[Job] Please work out how many lines in the entries contain "League", then give that number with nothing added.

Page-level text extractions:
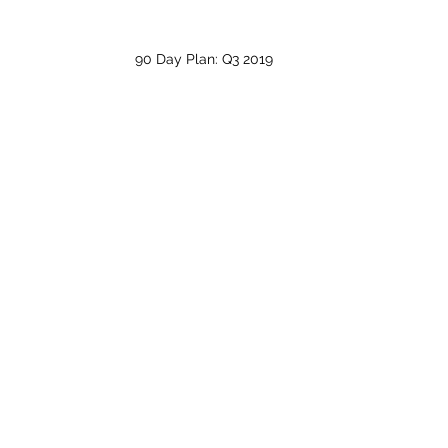
90 Day Plan: Q3 2019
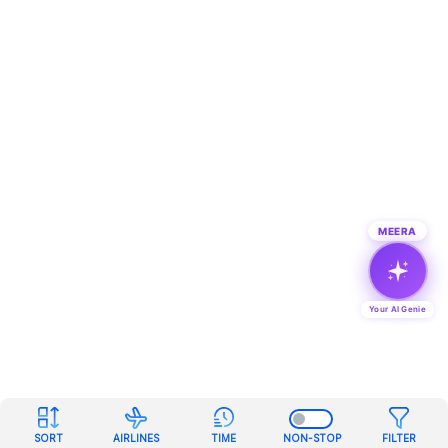
MEERA
Your AI Genie
SORT
AIRLINES
TIME
NON-STOP
FILTER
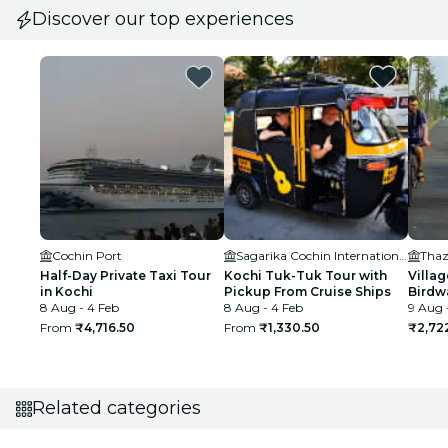
Discover our top experiences
Cochin Port
Sagarika Cochin International Cruise Terminal
Thaz
Half-Day Private Taxi Tour
Kochi Tuk-Tuk Tour with
Villag
in Kochi
Pickup From Cruise Ships
Birdw
8 Aug - 4 Feb
8 Aug - 4 Feb
9 Aug 
From
₹4,716.50
From
₹1,330.50
₹2,72
Related categories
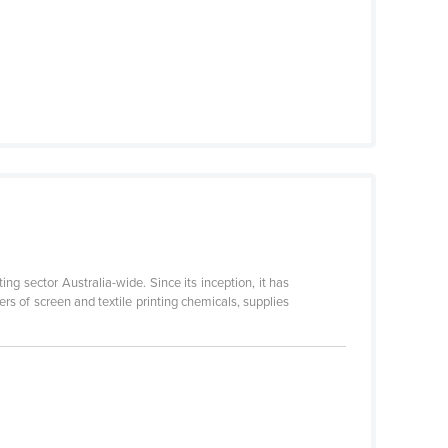
ing sector Australia-wide. Since its inception, it has
rs of screen and textile printing chemicals, supplies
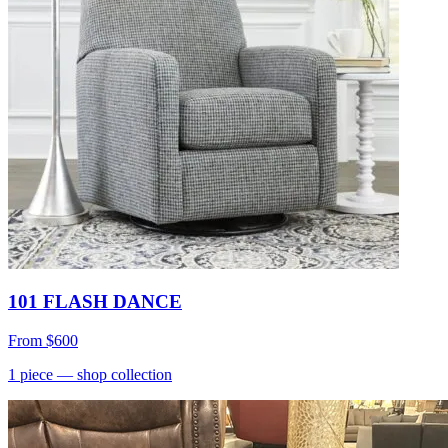
101 FLASH DANCE
From
$600
1
piece
— shop collection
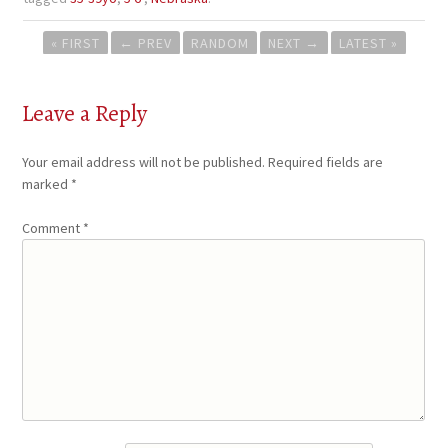
Post
« FIRST
←
PREV
RANDOM
NEXT
→
LATEST »
navigation
Leave a Reply
Your email address will not be published.
Required fields are
marked
*
Comment
*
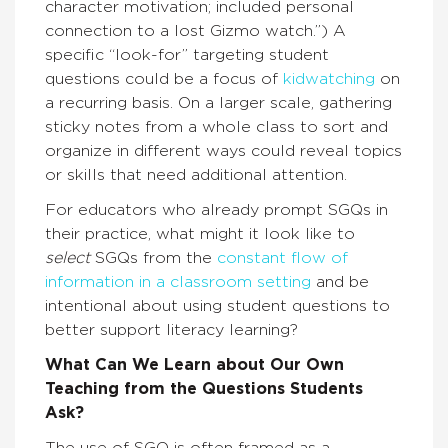
character motivation; included personal
connection to a lost Gizmo watch.”) A
specific “look-for” targeting student
questions could be a focus of
kidwatching
on
a recurring basis. On a larger scale, gathering
sticky notes from a whole class to sort and
organize in different ways could reveal topics
or skills that need additional attention.
For educators who already prompt SGQs in
their practice, what might it look like to
select
SGQs from the
constant flow of
information in a classroom setting
and be
intentional about using student questions to
better support literacy learning?
What Can We Learn about Our Own
Teaching from the Questions Students
Ask?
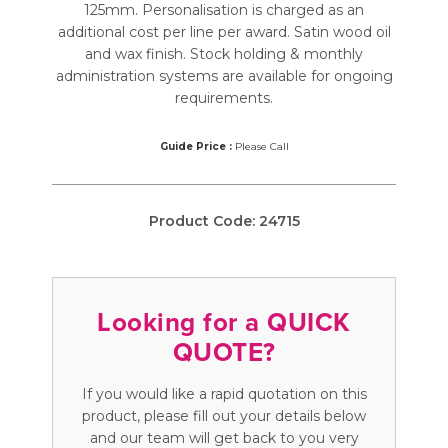
125mm. Personalisation is charged as an
additional cost per line per award. Satin wood oil
and wax finish. Stock holding & monthly
administration systems are available for ongoing
requirements.
Guide Price :
Please Call
Product Code:
24715
Looking for a QUICK
QUOTE?
If you would like a rapid quotation on this
product, please fill out your details below
and our team will get back to you very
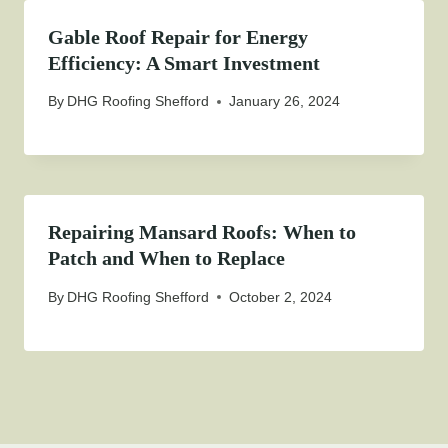
Gable Roof Repair for Energy
Efficiency: A Smart Investment
By
DHG Roofing Shefford
January 26, 2024
Repairing Mansard Roofs: When to
Patch and When to Replace
By
DHG Roofing Shefford
October 2, 2024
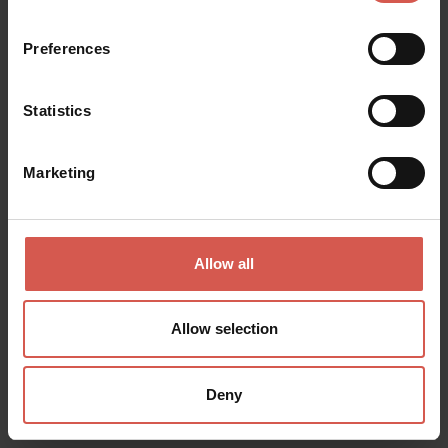
Valpolicella
Preferences
Statistics
Marketing
Allow all
Allow selection
Experiences
Deny
From 20 €
Arduini: Selezione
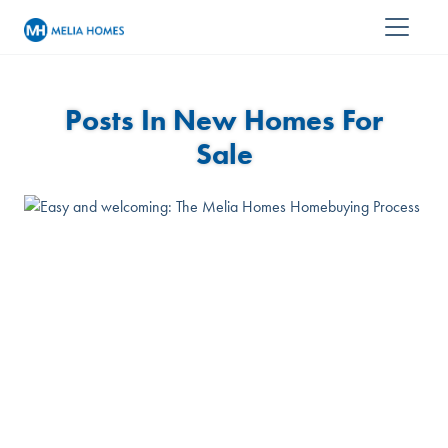
Posts In New Homes For
Sale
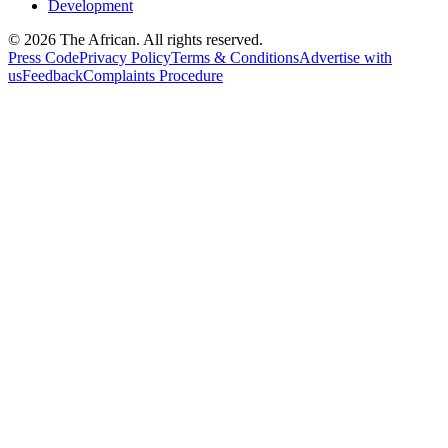
Development
© 2026 The African. All rights reserved.
Press Code
Privacy Policy
Terms & Conditions
Advertise with
us
Feedback
Complaints Procedure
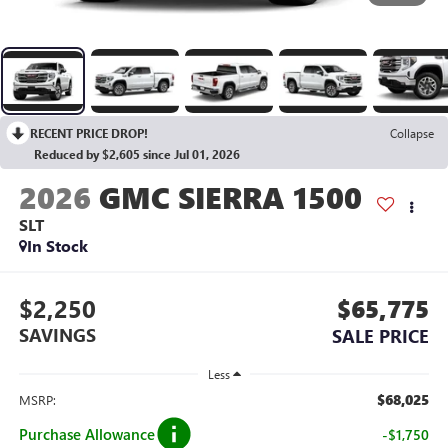
RECENT PRICE DROP!
Collapse
Reduced by $2,605 since Jul 01, 2026
2026
GMC SIERRA 1500
SLT
In Stock
$2,250
$65,775
SAVINGS
SALE PRICE
Less
$68,025
MSRP:
Purchase Allowance
-$1,750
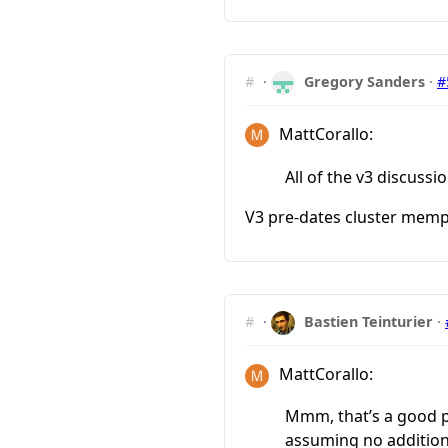
#
·
Gregory Sanders
·
#
MattCorallo:
All of the v3 discus
V3 pre-dates cluster mempo
#
·
Bastien Teinturier
·
MattCorallo:
Mmm, that’s a good poi
assuming no addition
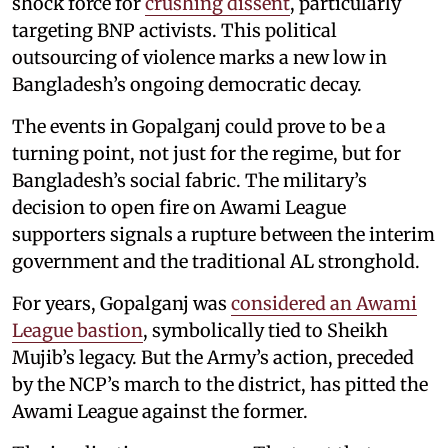
shock force for
crushing dissent
, particularly
targeting BNP activists. This political
outsourcing of violence marks a new low in
Bangladesh’s ongoing democratic decay.
The events in Gopalganj could prove to be a
turning point, not just for the regime, but for
Bangladesh’s social fabric. The military’s
decision to open fire on Awami League
supporters signals a rupture between the interim
government and the traditional AL stronghold.
For years, Gopalganj was
considered an Awami
League bastion
, symbolically tied to Sheikh
Mujib’s legacy. But the Army’s action, preceded
by the NCP’s march to the district, has pitted the
Awami League against the former.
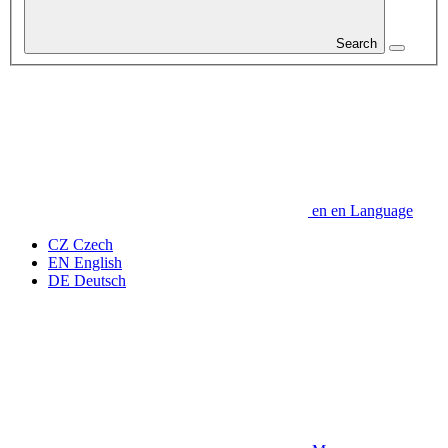
Search
en
en
Language
CZ
Czech
EN
English
DE
Deutsch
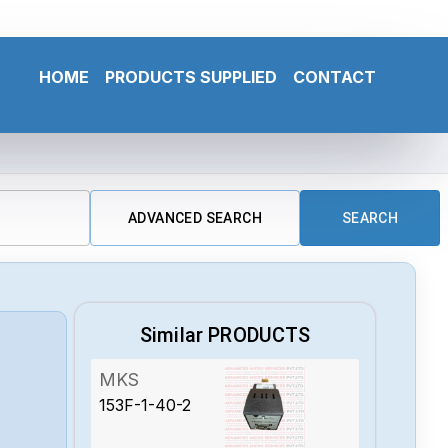
HOME
PRODUCTS SUPPLIED
CONTACT
ADVANCED SEARCH
SEARCH
Similar PRODUCTS
MKS
153F-1-40-2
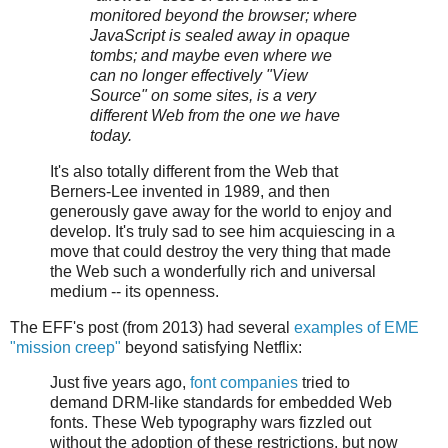
monitored beyond the browser; where
JavaScript is sealed away in opaque
tombs; and maybe even where we
can no longer effectively "View
Source" on some sites, is a very
different Web from the one we have
today.
It's also totally different from the Web that
Berners-Lee invented in 1989, and then
generously gave away for the world to enjoy and
develop. It's truly sad to see him acquiescing in a
move that could destroy the very thing that made
the Web such a wonderfully rich and universal
medium -- its openness.
The EFF's post (from 2013) had several
examples of EME
"mission creep"
beyond satisfying Netflix:
Just five years ago,
font companies
tried to
demand DRM-like standards for embedded Web
fonts. These Web typography wars fizzled out
without the adoption of these restrictions, but now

[Task result] 3